Today’s News & Commentary — December 5, 2018
The Fight for $15 movement has raised wages by $68 billion for 22 million low-wage workers, according to a new study published by the National Employment Law Project (NELP). In a remarkable sign of the campaign’s effectiveness, NELP found that the $68 billion of additional income for minimum-wage workers is “more than 14 time larger than the total raise under the last federal minimum wage increase, approved in 2007.” According to NELP, 70 percent of the increase is the result of state and local $15 minimum wage laws secured by the movement, with the rest coming from actions that prompted employers to raise their companies’ pay floors. NELP points out that an additional 119,500 workers in Alabama, Iowa, Florida, Kentucky, and Missouri would have benefited from local laws to raise the wage — but state legislatures blocked the raises by “adopting corporate-backed ‘preemption’ laws that bar cities from raising their minimum wage.”

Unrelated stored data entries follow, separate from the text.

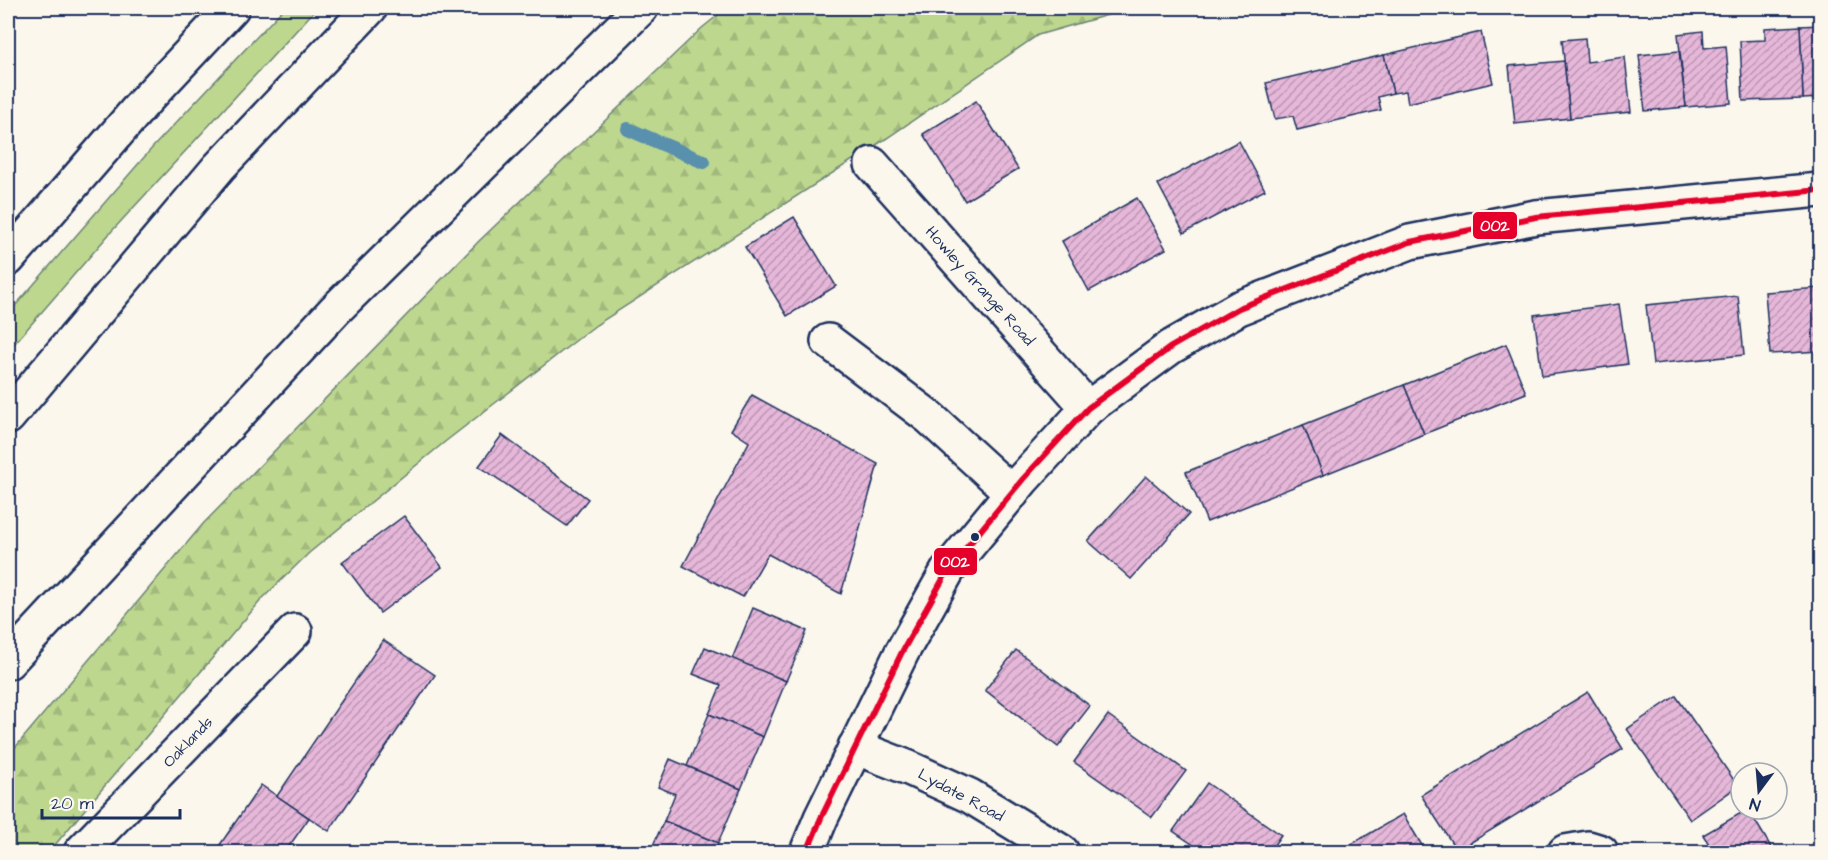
<svg xmlns="http://www.w3.org/2000/svg" width="1828" height="860" viewBox="0 0 1828 860" font-family="'Architects Daughter',sans-serif">
<defs>
<pattern id="forest-firs" width="22" height="20" patternUnits="userSpaceOnUse" patternTransform="scale(1.5)"><rect width="22" height="20" fill="#bdd78e"/><path d="M5 1l3.5 6h-7zM16 11l3.5 6h-7z" fill="#a2b97d"/></pattern>
<pattern id="building-hatch" width="6" height="6" patternUnits="userSpaceOnUse" patternTransform="scale(1.5)"><rect width="6" height="6" fill="#e6b7d9"/><path d="M-1 1l2-2M0 6l6-6M5 7l2-2" fill="none" stroke="#ba95b3"/></pattern>
</defs>
<rect width="100%" height="100%" fill="#fbf7ec"/>
<filter id="ink" filterUnits="userSpaceOnUse"><feTurbulence type="fractalNoise" baseFrequency=".0167" numOctaves="2"/><feDisplacementMap in="SourceGraphic" scale="12" xChannelSelector="R" yChannelSelector="G"/><feConvolveMatrix kernelMatrix="1 2 1 2 8 2 1 2 1" color-interpolation-filters="sRGB"/></filter>
<g filter="url(#ink)">
<polygon fill="#bdd78e" stroke="#6c8376" stroke-width="1.5" points="284,8 317,8 111,232 8,351 8,314 153,147"/>
<polygon fill="url(#forest-firs)" stroke="#6c8376" stroke-width="1.5" points="727,8 1132,8 1038,35 887,138 596,325 446,441 309,553 262,599 49,852 8,852 8,756 203,524 479,241 702,28"/>
<g fill="none" stroke-linecap="round" stroke-linejoin="round">
<polyline stroke="#5990ad" stroke-width="14" points="628,129 704,162"/>
</g>
<g fill="url(#building-hatch)" stroke="#1b2f5e" stroke-width="1.5">
<polygon points="1820,25 1820,98 1803,99 1800,26"/>
<polygon points="1800,26 1803,99 1743,101 1740,41 1765,40 1765,28"/>
<polygon points="1703,31 1704,48 1726,46 1731,103 1686,107 1678,34"/>
<polygon points="1481,32 1493,83 1408,103 1406,91 1393,93 1384,55"/>
<polygon points="1585,38 1587,62 1625,57 1631,112 1570,118 1562,40"/>
<polygon points="1679,51 1686,107 1645,111 1639,55"/>
<polygon points="1384,55 1393,93 1378,97 1381,110 1297,130 1293,116 1275,119 1266,83"/>
<polygon points="1564,61 1570,118 1515,124 1509,66"/>
<polygon points="976,101 1018,169 965,201 923,134"/>
<polygon points="1239,141 1265,190 1184,233 1158,184"/>
<polygon points="1137,198 1166,249 1089,291 1062,241"/>
<polygon points="794,217 836,286 787,316 745,247"/>
<polygon points="1820,288 1820,351 1770,354 1765,292"/>
<polygon points="1738,296 1744,355 1653,364 1646,305"/>
<polygon points="1619,304 1628,364 1542,376 1534,315"/>
<polygon points="1506,344 1526,393 1424,434 1404,385"/>
<polygon points="1404,385 1424,434 1323,475 1303,425"/>
<polygon points="752,395 878,464 841,594 768,554 743,597 683,566 749,442 731,430"/>
<polygon points="1303,425 1323,475 1207,522 1186,472"/>
<polygon points="502,435 588,499 567,526 479,466"/>
<polygon points="1146,476 1189,514 1131,579 1088,541"/>
<polygon points="404,516 442,567 380,613 342,562"/>
<polygon points="753,608 807,631 786,681 732,659"/>
<polygon points="383,640 435,675 329,831 277,796"/>
<polygon points="705,647 786,681 763,737 709,714 721,685 693,674"/>
<polygon points="1016,650 1090,706 1058,747 985,690"/>
<polygon points="1588,692 1623,749 1457,851 1421,795"/>
<polygon points="1676,696 1738,786 1690,820 1627,729"/>
<polygon points="709,714 763,737 741,789 687,766"/>
<polygon points="1108,715 1186,771 1152,817 1074,762"/>
<polygon points="670,759 741,789 718,843 664,821 675,794 658,787"/>
<polygon points="1207,783 1281,835 1269,852 1204,852 1173,831"/>
<polygon points="261,785 309,818 285,852 215,852"/>
<polygon points="1748,809 1774,852 1714,852 1703,835"/>
<polygon points="1403,814 1426,852 1338,852"/>
<polygon points="664,821 718,843 715,852 650,852"/>
</g>
<g fill="none" stroke-linecap="round" stroke-linejoin="round">
<defs>
<g id="minor">
<polyline points="872,164 1088,408"/>
<polyline points="828,341 929,417 1012,493"/>
<polyline points="855,747 909,768 970,796 1062,852"/>
<polyline points="81,852 295,631"/>
<polyline points="807,852 821,818 902,652 948,570 1023,479 1088,408 1171,347 1239,308 1410,242 1536,217 1820,190"/>
<polyline points="1565,852 1588,848 1601,852"/>
</g>
<g id="highway">
<polyline points="8,259 144,102 232,8"/>
<polyline points="8,417 219,167 370,8"/>
<polyline points="8,662 335,310 641,8"/>
</g>
</defs>
<use href="#minor" stroke="#1b2f5e" stroke-width="38"/>
<use href="#highway" stroke="#1b2f5e" stroke-width="38"/>
<use href="#minor" stroke="#fbf7ec" stroke-width="33"/>
<use href="#highway" stroke="#fbf7ec" stroke-width="33"/>
<defs>
<polyline id="bus-1" points="807,852 821,818 902,652 948,570 1023,479 1088,408 1171,347 1239,308 1410,242 1536,217 1820,190"/>
</defs>
<use href="#bus-1" stroke="#fbf7ec" stroke-width="10"/>
<use href="#bus-1" stroke="#e4002b" stroke-width="6"/>
</g>
</g>
<circle fill="#1b2f5e" stroke="#fbf7ec" stroke-width="2" cx="975" cy="537" r="5"/>
<g text-anchor="middle" dominant-baseline="central" stroke-width="4.5" stroke-linejoin="round" paint-order="stroke">
<g font-size="16" fill="#1b2f5e" stroke="#fbf7ec">
<text transform="translate(980 286) rotate(48)">Howley Grange Road</text>
<text transform="translate(188 742) rotate(-46)">Oaklands</text>
<text transform="translate(961 795) rotate(28)">Lydate Road</text>
</g>
</g>
<g stroke="#fbf7ec" stroke-width="2">
<rect x="1472" y="211" width="46" height="29" rx="6" fill="#e4002b"/>
<rect x="933" y="547" width="45" height="29" rx="6" fill="#e4002b"/>
</g>
<g font-size="16" text-anchor="middle" font-weight="bold" fill="#fff">
<text x="1495" y="231">002</text>
<text x="955" y="567">002</text>
</g>
<rect width="1828" height="860" fill="none" stroke="#fbf7ec" stroke-width="30"/>
<rect x="15" y="15" width="1798" height="830" fill="none" stroke="#1b2f5e" stroke-width="2" filter="url(#ink)"/>
<g transform="translate(1759 791) rotate(196)"><circle r="28" fill="#fbf7ec" stroke="#a1a7b3" stroke-width="1.5"/>
<path d="M0-4.5L10 22L0 15L-10 22Z" fill="#1b2f5e"/>
<text y="-9" font-size="16" font-weight="bold" text-anchor="middle" fill="#1b2f5e">N</text>
</g>
<path d="M42 809v9h138v-9" fill="none" stroke="#1b2f5e" stroke-width="3"/>
<text x="51" y="809" font-size="18" fill="#1b2f5e" stroke="#fbf7ec" stroke-width="4.5" paint-order="stroke">20 m</text>
</svg>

2,500 striking hotel workers returned to work today, ending San Francisco’s largest hotel strike in decades. As Vail wrote yesterday, Marriott workers in nine cities across the country went on strike in October — but San Francisco was the last city where striking hotel workers and Marriott reached a contract. Under the San Francisco contract, housekeepers will get a $4 raise over the next four years and retiring employees will earn a small pension. A major concern during contract negotiations for Marriott workers was widespread sexual harassment against hotel workers. As part of all new contracts, Marriott will provide “panic buttons” that housekeepers can use to alert security if a guest harasses them or otherwise makes them feel unsafe.Plus, for the first time, according to Vox, the company has agreed to ban guests who have a history of sexually harassing hotel workers.
President Trump is threatening again to withdraw from NAFTA “within a relatively short period of time,” in an attempt to pressure Congress to ratify a proposed treatment known as the USMCA. The proposal has received bipartisan pushback: Democrats object that the agreement does too little to protect American jobs, whereas some Republicans argue it is too protectionist. Trump’s ability to unilaterally tear up NAFTA remains in doubt. No domestic law prohibits Trump from single-handedly invoking Article 2205 of the treaty, to trigger withdrawal from NAFTA — but that would not repeal the 1993 NAFTA Implementation Act, under which some parts of the agreement would remain in force.
The nation’s first ever charter teachers’ strike began yesterday in Chicago as 500 teachers for the Acero Schools charter network walked out to demand higher pay and smaller class sizes. According to the Chicago Teachers Union, teachers at the Acero charter network earn as much as $13,000 less than Chicago public school teachers and the classes are as large as 32 students at each grade level. The strike follows massive nationwide teachers’ strikes this spring. But the Chicago Acero charter strike could mark a new watershed moment. According to the New York Times, only about 11 percent of charter schools nationwide are unionized.
Women’s law associations at the top law schools across the country are joining a campaign to take on forced arbitration. Over a dozen groups representing women law students announced Monday that they would “no longer accept any funds from any law firm that requires employees to sign mandatory arbitration agreements” or promote those firms in any way. The move follows growing opposition among law students to forced arbitration agreements that force workers to waive the right to sue over workplace abuses like sexual harassment and wage theft. The campaign, which is led by the Pipeline Parity Project, a group of Harvard Law students opposed to mandatory arbitration, has successfully pressured some of the world’s largest law firms to drop forced arbitration agreements for their employees.